Giant Emission Line Nebulae Around QSOs


Lunes, 09 Septiembre 2013 9 a.m. — 10 a.m. MST

AURA Lecture Hall

NOIRLab South Colloquia
FABRIZIO ARRIGONI (Max Planck Institute, Heidelberg and Gemini South Visiting Astronomer)

Giant (100 kpc) and luminous Lyman-alpha nebulae are observed at high redshift around high-redshift radio galaxies (HZRGs), QSOs, and in a population known as Lyman-alpha blob (LABs).

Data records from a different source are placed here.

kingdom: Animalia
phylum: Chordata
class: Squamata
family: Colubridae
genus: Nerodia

There is a growing body of evidence that all of these phenomenon are somehow related. In the first part of this talk I'll show the preliminary striking results of an ongoing Lyman-alpha survey targeting QSOs at z about 2 with the Keck/LRIS and Gemini-South/GMOS instruments. We have discovered two objects which exhibit unprecedentedly large (~ 500 physical kpc) Ly-alpha emission nebulae extending to the scale of the cosmic web. In the second part of the talk, I'll present the results of a deep (20hr integrations) narrow-band imaging program with the VLT/FORS2 instrument targeting the HeII (1640A) and the CIV (1549) lines for 13 LABs in a single overdense field. The goal of this study is to obtain sensitive line flux constraints for emission lines besides Ly-alpha, providing additional diagnostics to help distinguish between the different physical mechanisms that could power these objects. I will show our results, summarize previous detections in the literature, and present the results of simple photoionization models which can help us understand these observations.